◆ **Work to complete**
Copy each line of the listing where the word "remote" can be found.

◆ **Material shown**

────────

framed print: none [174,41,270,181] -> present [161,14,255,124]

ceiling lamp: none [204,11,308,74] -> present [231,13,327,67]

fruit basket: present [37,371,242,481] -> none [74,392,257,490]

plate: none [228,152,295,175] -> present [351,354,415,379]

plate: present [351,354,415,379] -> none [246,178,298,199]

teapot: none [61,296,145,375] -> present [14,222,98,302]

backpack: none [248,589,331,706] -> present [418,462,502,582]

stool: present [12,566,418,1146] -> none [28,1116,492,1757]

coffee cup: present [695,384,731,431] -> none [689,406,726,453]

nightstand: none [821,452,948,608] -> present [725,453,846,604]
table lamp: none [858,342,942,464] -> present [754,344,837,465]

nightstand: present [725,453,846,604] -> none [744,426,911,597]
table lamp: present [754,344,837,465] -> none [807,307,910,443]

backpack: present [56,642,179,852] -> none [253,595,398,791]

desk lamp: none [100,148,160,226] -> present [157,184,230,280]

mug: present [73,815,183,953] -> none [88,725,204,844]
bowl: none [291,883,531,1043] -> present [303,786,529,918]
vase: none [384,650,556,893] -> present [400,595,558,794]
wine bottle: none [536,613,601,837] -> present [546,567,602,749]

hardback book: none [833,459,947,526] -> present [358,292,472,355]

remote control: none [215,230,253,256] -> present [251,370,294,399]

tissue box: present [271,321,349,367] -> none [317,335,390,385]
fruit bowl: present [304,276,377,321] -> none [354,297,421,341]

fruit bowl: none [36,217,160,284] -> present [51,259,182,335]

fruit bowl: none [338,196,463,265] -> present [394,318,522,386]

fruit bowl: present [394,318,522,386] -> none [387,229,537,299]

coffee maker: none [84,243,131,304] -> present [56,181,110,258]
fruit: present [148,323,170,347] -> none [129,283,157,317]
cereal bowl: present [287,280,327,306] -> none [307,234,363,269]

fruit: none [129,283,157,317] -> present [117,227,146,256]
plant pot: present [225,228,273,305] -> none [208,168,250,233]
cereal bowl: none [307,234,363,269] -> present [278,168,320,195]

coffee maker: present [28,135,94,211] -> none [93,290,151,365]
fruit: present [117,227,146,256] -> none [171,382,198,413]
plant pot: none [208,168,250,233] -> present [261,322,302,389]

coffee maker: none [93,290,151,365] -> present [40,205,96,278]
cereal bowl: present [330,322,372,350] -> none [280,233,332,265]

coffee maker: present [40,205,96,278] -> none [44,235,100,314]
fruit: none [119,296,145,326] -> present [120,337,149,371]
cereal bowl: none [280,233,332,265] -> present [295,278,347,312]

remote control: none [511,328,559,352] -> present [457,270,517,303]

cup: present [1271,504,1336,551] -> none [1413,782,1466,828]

────────

◆ **Exercise response**
remote control: none [215,230,253,256] -> present [251,370,294,399]
remote control: none [511,328,559,352] -> present [457,270,517,303]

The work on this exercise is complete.